» Exercise aim
Say how many lines below contain the word "hand". The number is the entire reply.

Extracted data entries
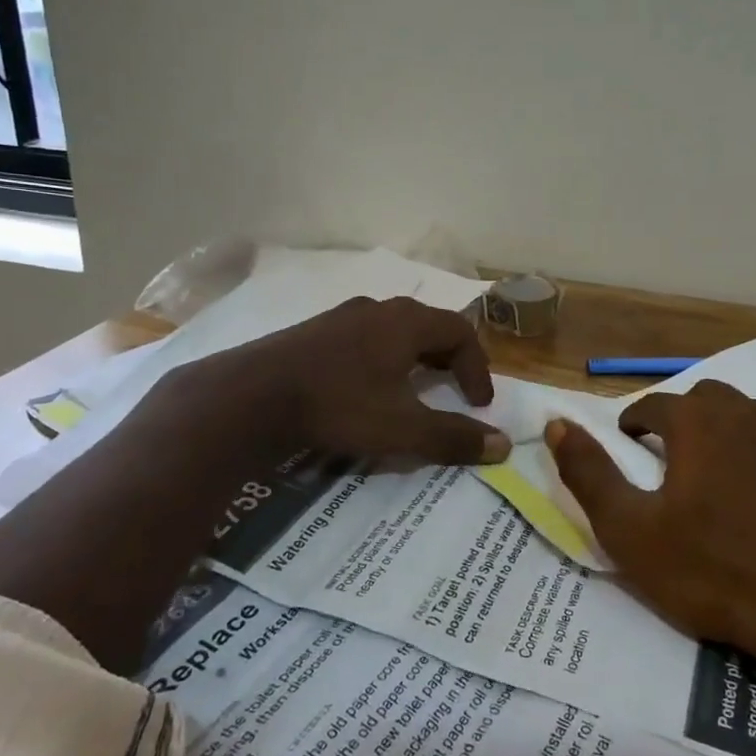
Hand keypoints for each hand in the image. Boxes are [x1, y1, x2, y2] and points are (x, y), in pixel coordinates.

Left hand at [143, 296, 511, 467]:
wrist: (252, 396)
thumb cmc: (339, 405)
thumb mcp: (403, 428)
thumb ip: (454, 437)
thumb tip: (502, 445)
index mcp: (406, 322)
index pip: (461, 332)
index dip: (478, 368)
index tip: (478, 405)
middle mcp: (378, 309)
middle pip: (429, 326)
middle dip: (450, 359)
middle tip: (455, 391)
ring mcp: (341, 317)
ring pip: (394, 332)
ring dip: (414, 359)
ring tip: (415, 391)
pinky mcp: (313, 332)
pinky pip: (363, 339)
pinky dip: (381, 360)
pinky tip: (366, 389)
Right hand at [544, 380, 755, 657]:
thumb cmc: (714, 572)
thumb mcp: (630, 531)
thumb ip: (588, 472)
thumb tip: (556, 424)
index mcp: (698, 421)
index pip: (653, 405)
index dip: (636, 425)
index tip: (633, 450)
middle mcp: (751, 411)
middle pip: (707, 401)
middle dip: (686, 422)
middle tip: (679, 466)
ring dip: (735, 436)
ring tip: (730, 480)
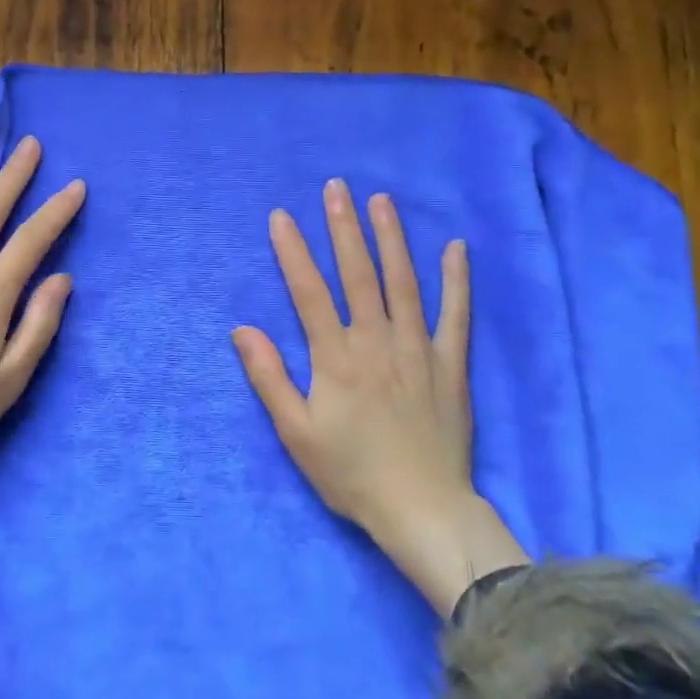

» Solution to this exercise
3